Coming to store shelves: cameras that guess your age and sex

This March 7, 2019, photo shows a smart shelf area at Walgreen's in Chicago. Walgreens, which has more than 8,000 drugstores, installed cooler doors with cameras and sensors at six locations in Chicago, New York, San Francisco and Bellevue, Washington. Instead of the usual clear glass doors that allow customers to see inside, there are video screens that display ads along with the cooler’s contents. (AP Photo/Teresa Crawford)

NEW YORK (AP) — Eyeing that can of soda in the supermarket cooler? Or maybe you’re craving a pint of ice cream? A camera could be watching you.

But it’s not there to see if you’re stealing. These cameras want to get to know you and what you’re buying.

It’s a new technology being trotted out to retailers, where cameras try to guess your age, gender or mood as you walk by. The intent is to use the information to show you targeted real-time ads on in-store video screens.

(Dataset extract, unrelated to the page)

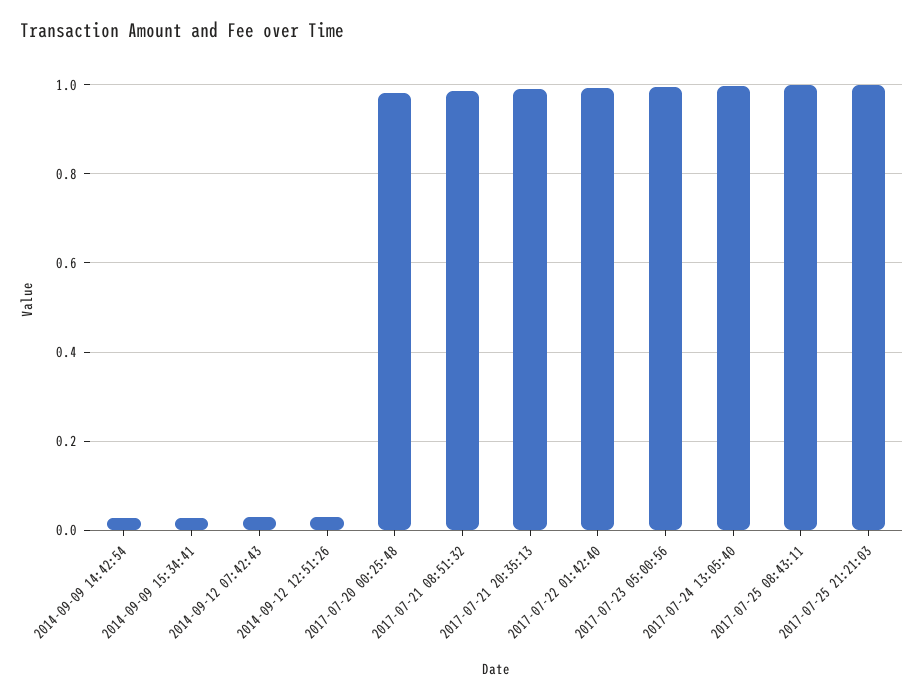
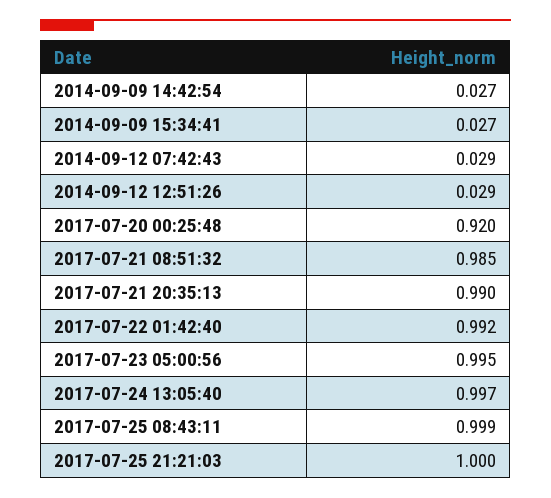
2017-07-20 00:25:48: 0.98 -> 0.92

Companies are pitching retailers to bring the technology into their physical stores as a way to better compete with online rivals like Amazon that are already armed with troves of information on their customers and their buying habits.

With store cameras, you may not even realize you are being watched unless you happen to notice the penny-sized lenses. And that has raised concerns over privacy.

“The creepy factor here is definitely a 10 out of 10,” said Pam Dixon, the executive director of the World Privacy Forum, a nonprofit that researches privacy issues.

At the National Retail Federation trade show in New York earlier this year, a smart shelf on display by Mood Media tried to detect “happiness” or “fear” as people stood in front it — information a store could use to gauge reaction to a product on the shelf or an ad on a screen. Cineplex Digital Media showed off video screens that can be placed in malls or bus stops and try to tell if someone is wearing glasses or sporting a beard, which in turn can be used to sell ads for new frames or razors.

The screens can also be placed at the drive-thru. A minivan pulling into a fast food restaurant, for example, might get an ad for a family-sized meal on the video screen menu.

For now, the cameras are in just a handful of stores.

Kroger, which has 2,800 supermarkets, is testing cameras embedded in a price sign above shelves in two stores in the suburbs outside Cincinnati and Seattle. Video screens attached to the shelves can play ads and show discounts. Kroger said the cameras guess a shopper’s age and sex but the information is anonymous and the data is not being stored. If the tests work out well, the company said it could expand it into other locations.

Walgreens, which has more than 8,000 drugstores, installed cooler doors with cameras and sensors at six locations in Chicago, New York, San Francisco and Bellevue, Washington. Instead of the usual clear glass doors that allow customers to see inside, there are video screens that display ads along with the cooler’s contents.